You have to applaud the courage and honesty of Ray Cronin. The AHIA president stood up at RotorTech last week and stated straight forward that pilots were to blame for most of the accidents in the helicopter industry. It made a very refreshing change from people blaming the system, or management or the alignment of the planets. This was problem ownership at its best. Cronin spoke about poor decision-making skills, and although he was referring to the helicopter community, what he was saying has application in the fixed-wing world as well. This is not to say the every pilot is to solely to blame for every accident in which they are involved; to do so would be to devalue the Swiss cheese theory so widely accepted by investigators right around the world. But it seems to me that one of the holes in the cheese belongs to the pilot of the aircraft. They are responsible for the alignment of their hole, and somewhere in nearly every accident you can see where the pilot made a decision that, had they zigged instead of zagged, the crash may not have happened. Part of the solution is owning the problem, which is what Cronin and AHIA have done.

Setting up any centralised system that replaces a structure based in the regions is usually very traumatic for the organisation. Those in the regions feel like empowerment has been taken away from them and, often but not always, people in the regions are quick to point out how fallible the central system is. So CASA's project to create a Guidance Delivery Centre (which always sounds to me like it has something to do with rockets) to provide more consistent advice was always going to be ambitious ... even if it is the right answer for the aviation industry. As an all-answers-in-one-place solution, there has been a lot of pressure on GDC from the outset and it shouldn't be surprising that it has wobbled a bit at the start. That hasn't been helped by the mass of other changes going on within CASA, which has placed the organisation in a state of reconstitution. On the good side of the ledger, both CEO Pip Spence and chair Mark Binskin believe in the concept, and they are applying enough slack to let the system bed itself in. In short, the industry is going to wear the pain of delays inevitable under such change until GDC is up to its cruise speed. However, the aviation community will accept (albeit begrudgingly) the situation for only so long, after which they will want to see GDC performing absolutely as advertised.

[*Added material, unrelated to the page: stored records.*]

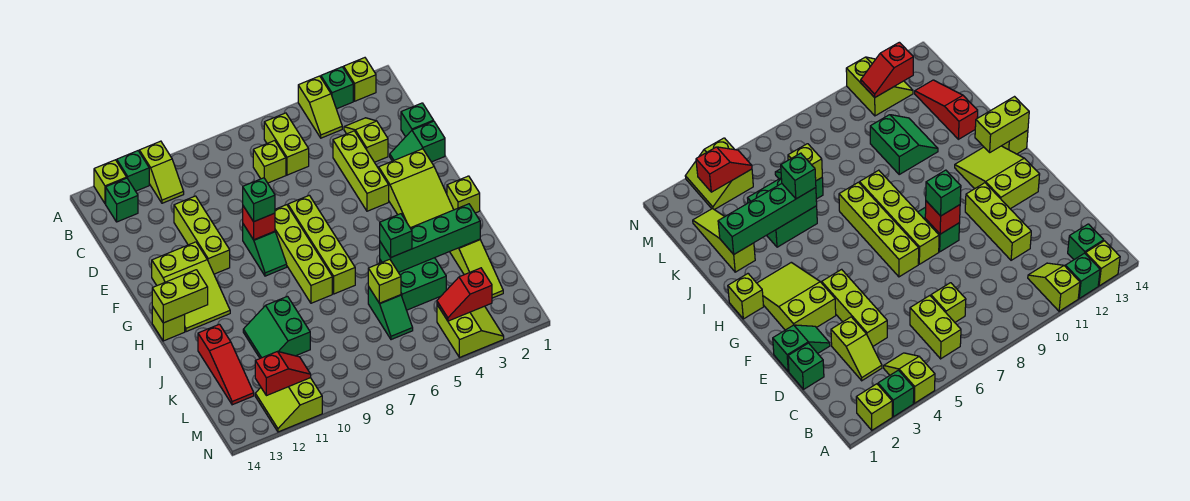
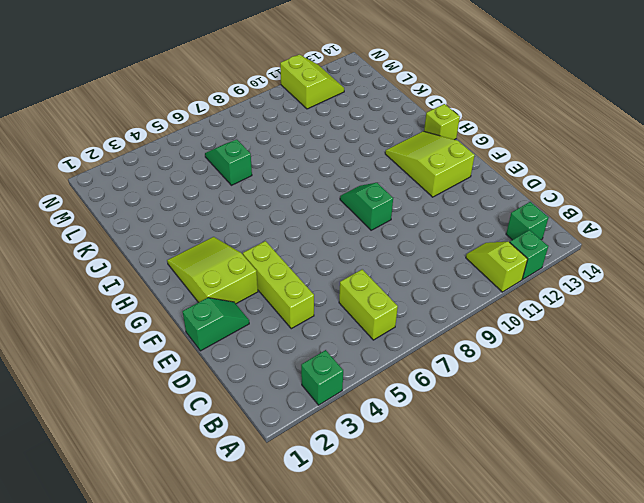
none -> lime 1x1 brick [344,58,376,101]
none -> lime 1x2 slope [298,76,342,138]
none -> lime 1x1 brick [94,160,127,204]
none -> lime 1x2 slope [344,118,388,162]

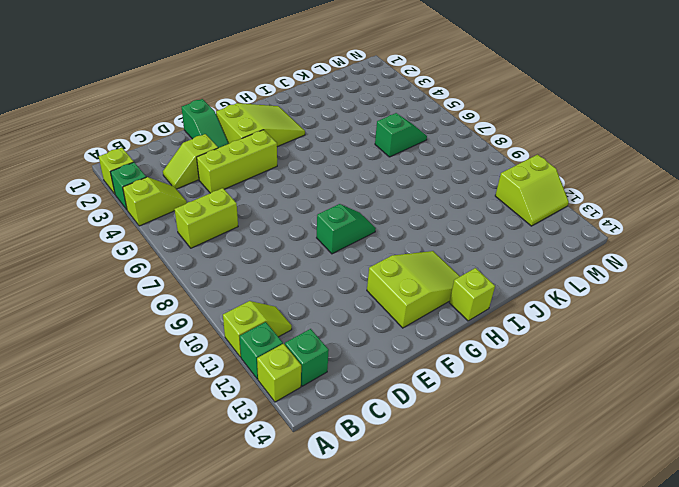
none -> lime 1x1 brick [253,141,286,183]
none -> green 1x1 brick [401,103,434,137]
none -> lime 1x3 brick [174,196,230,274]
none -> lime 1x4 brick [288,195,355,294]

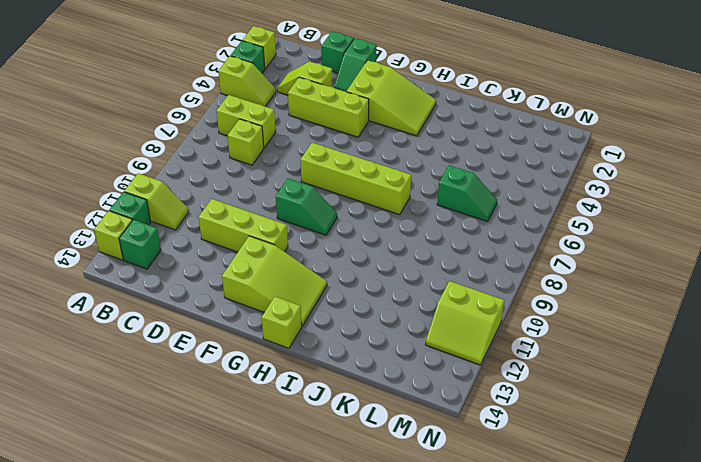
none -> lime 1x4 brick [275,205,332,303]
none -> lime 1x1 brick [447,176,480,213]
none -> lime 1x3 slope [450,239,503,298]
none -> green 2x2 brick [380,258,446,310]

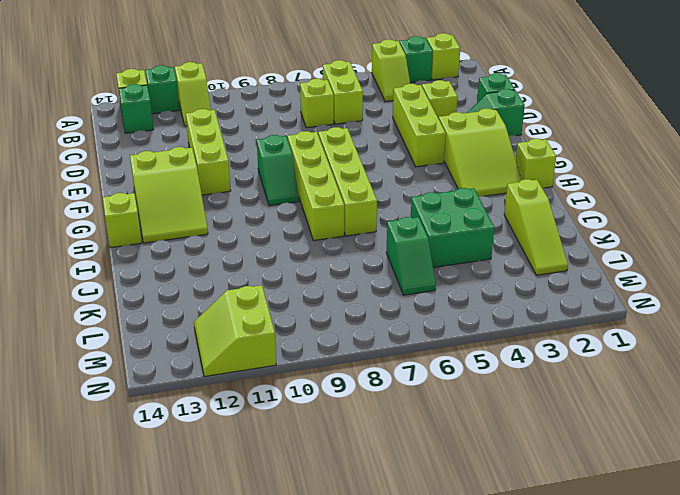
none -> green 2x2 slope [243,296,310,358]
none -> red 1x3 slope [198,324,254,405]
none -> lime 2x2 slope [437,305,504,358]
none -> red 1x1 brick [243,206,275,240]

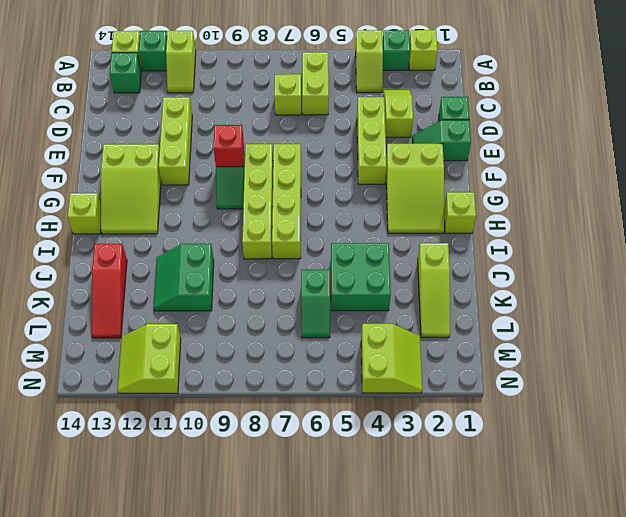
none -> lime 1x2 brick [152,270,208,323]
none -> green 1x4 brick [380,204,480,272]
none -> lime 1x1 brick [368,259,401,303]
none -> red 1x2 slope [437,268,492,321]

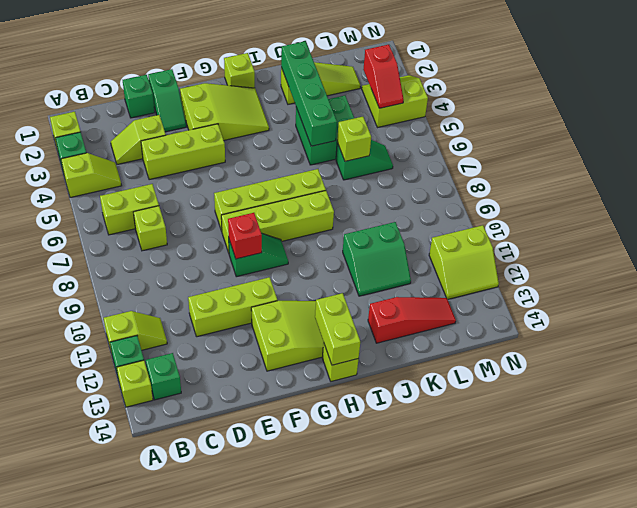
none -> red 1x2 slope [255,352,311,396]
none -> green 1x1 brick [243,178,275,222]
none -> green 1x1 brick [380,214,412,258]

All those who were keyed-up and ready for the Brisbane Airshow this weekend are going to have to cool their jets for another week, which shouldn't be hard to do given the weather forecast: 16oC tomorrow with 20-35 mm of rain. The organisers made the call to postpone it for one week to 9-10 July, which can be a more difficult thing to do than postponing it for a year. Display aircraft may be scheduled to be elsewhere, volunteers may have planned other things for next weekend as indeed may have members of the general public. A shift of one week is an upheaval of more than just seven days delay. But there is a chance that the show will go on next Saturday, which is better than the odds you would have given it for tomorrow.

Nominations for the 2022 CASA Wings Awards officially open on Monday 4 July. The collector will remain open until 26 October. The success of the Wings Awards so far is nothing short of exciting. I was unable to attend the presentations at Bathurst on the weekend due to a non-COVID lurgy, which deprived me of seeing how much these awards actually mean to the GA community. The emotion had been palpable earlier in June when I was at the presentation of the Col Pay Award to Borg Sorensen, so I had a good idea of the impact recognition can have for the winners. It's such a simple thing, but it means so much. The sort of people who win the Col Pay are, by nature, not the types to nominate themselves; they rely on others. And that means you. If you know a person who deserves the 2022 Col Pay Award, then you need to put together the justification and get the nomination in. The same goes for the other CASA Wings Awards categories: Aero Club of the Year, Flying Training Organisation of the Year, Flying Instructor of the Year and Young Achiever of the Year. The impact winning has is such a positive thing that you have the ability to deliver to someone if you do the ground work to nominate them.